The five island territories were relegated to their subordinate status by the U.S. Supreme Court in the early 1900s by what became known as the Insular Cases. By creating a new status for the territories called “unincorporated territories,” the court made it possible for the United States to control the islands without granting their inhabitants equal rights under the Constitution.
Several Supreme Court justices made racist arguments, claiming that the people of the territories are members of “alien races” who were not ready for democracy.
“Those decisions were explicitly informed by racial assumptions,” Plaskett says. They “have created a near permanent colonial status for those living in the territory.”

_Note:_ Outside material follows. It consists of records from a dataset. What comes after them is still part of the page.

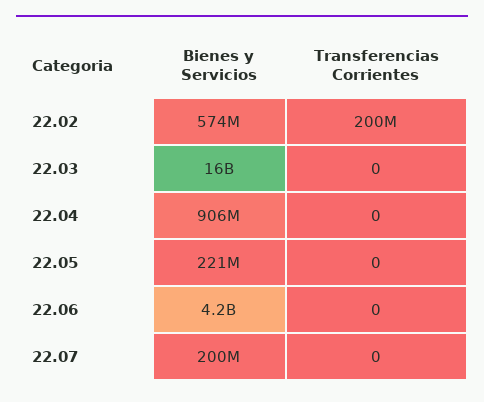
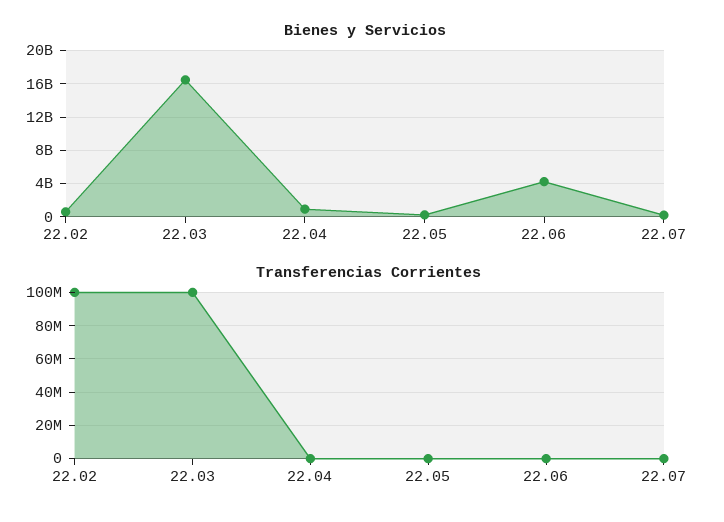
  {
    "Bienes y Servicios": {
      "22.02": 574000000,
      "22.03": 16000000000,
      "22.04": 906000000,
      "22.05": 221000000,
      "22.06": 4200000000,
      "22.07": 200000000
    },
    "Transferencias Corrientes": {
-     "22.02": 200000000,
+     "22.02": 100000000,
-     "22.03": 0,
+     "22.03": 100000000,
      "22.04": 0,
      "22.05": 0,
      "22.06": 0,
      "22.07": 0
    }
  }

Notably, many of the justices who ruled on the Insular Cases also ruled in the infamous Plessy v. Ferguson case, which created the “separate but equal” doctrine that provided the legal basis for segregation in the South. Although the Supreme Court later overruled the Plessy v. Ferguson decision, it has let the basic logic of the Insular Cases stand, continuing the legal basis for the territories’ colonial status.
Critics argue that the racist thinking that informed the Supreme Court’s original arguments continues to shape the way officials in Washington view the territories today.

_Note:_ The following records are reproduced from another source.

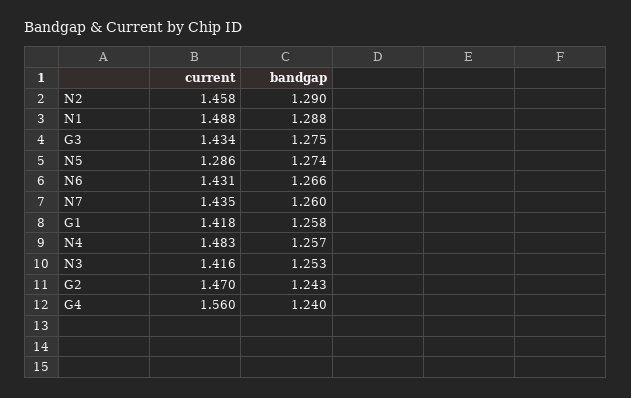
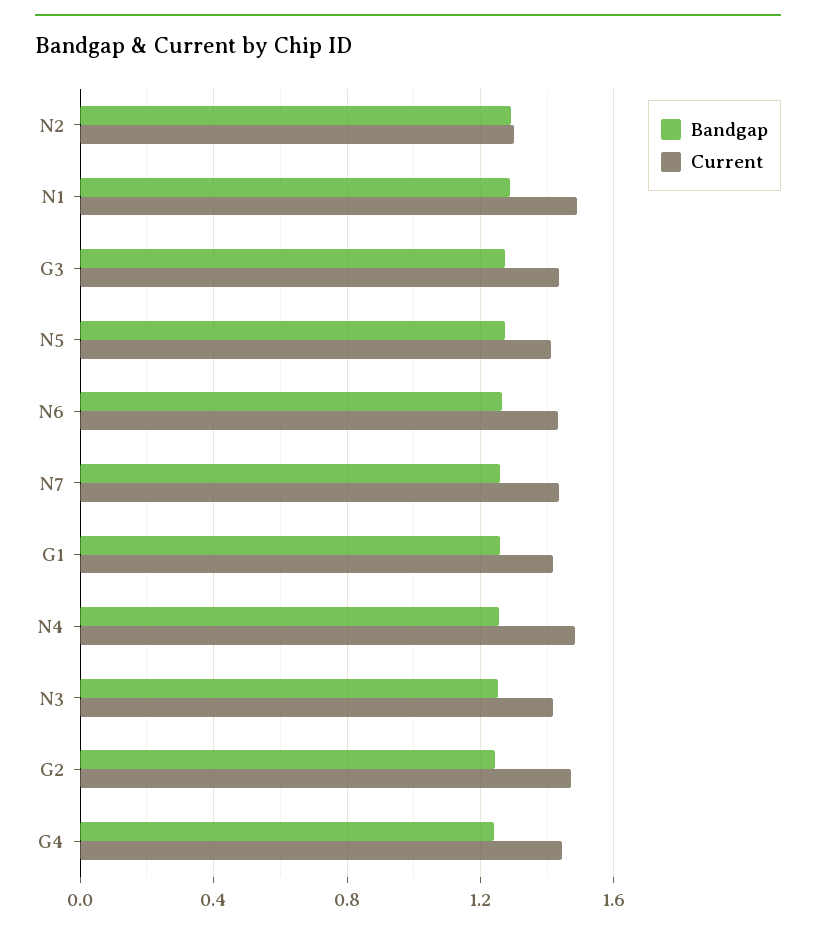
  {
    "current": {
-     "N2": 1.458,
+     "N2": 1.3,
      "N1": 1.488,
      "G3": 1.434,
-     "N5": 1.286,
+     "N5": 1.4,
      "N6": 1.431,
      "N7": 1.435,
      "G1": 1.418,
      "N4": 1.483,
      "N3": 1.416,
      "G2": 1.47,
-     "G4": 1.56
+     "G4": 1.45
    },
    "bandgap": {
      "N2": 1.29,
      "N1": 1.288,
      "G3": 1.275,
      "N5": 1.274,
      "N6": 1.266,
      "N7": 1.26,
      "G1": 1.258,
      "N4": 1.257,
      "N3": 1.253,
      "G2": 1.243,
      "G4": 1.24
    }
  }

“It is not a mere coincidence that more than 98 percent of territorial residents are racial or ethnic minorities,” says Neil Weare, the president and founder of Equally American, an organization that advocates for equal rights for the people of the territories.
For the past several years, Weare has been working through Equally American with the goal of getting the Supreme Court to overturn the Insular Cases. In one of his major cases, Fitisemanu v. United States, Weare argues that people born in the territories have a constitutional right to citizenship.
“Until the Insular Cases are overruled, the federal government will continue relying on them to justify discrimination against residents of the territories,” he insists.
In the meantime, representatives of the U.S. territories have been urging Congress to exercise its power by passing H.R.1, a bill that would create a Congressional Task Force to recommend ways of providing the residents of the territories with equal voting and representation rights.
The bill, which the House passed last year, acknowledges that “political participation and the right to vote are among the highest concerns of territorial residents in part because they were not always afforded these rights.”
While the bill languishes in the Senate, the people in the territories continue to endure second-class status. Though they constitute a larger population than the combined populations of the five smallest states, they lack voting rights or representation.
“The nearly four million people who live in U.S. territory are not the subjects of a king or a master,” Plaskett reminded Congress. “Their interests will not be fully represented within the government of the United States until they have full and equal voting rights, just like other Americans.”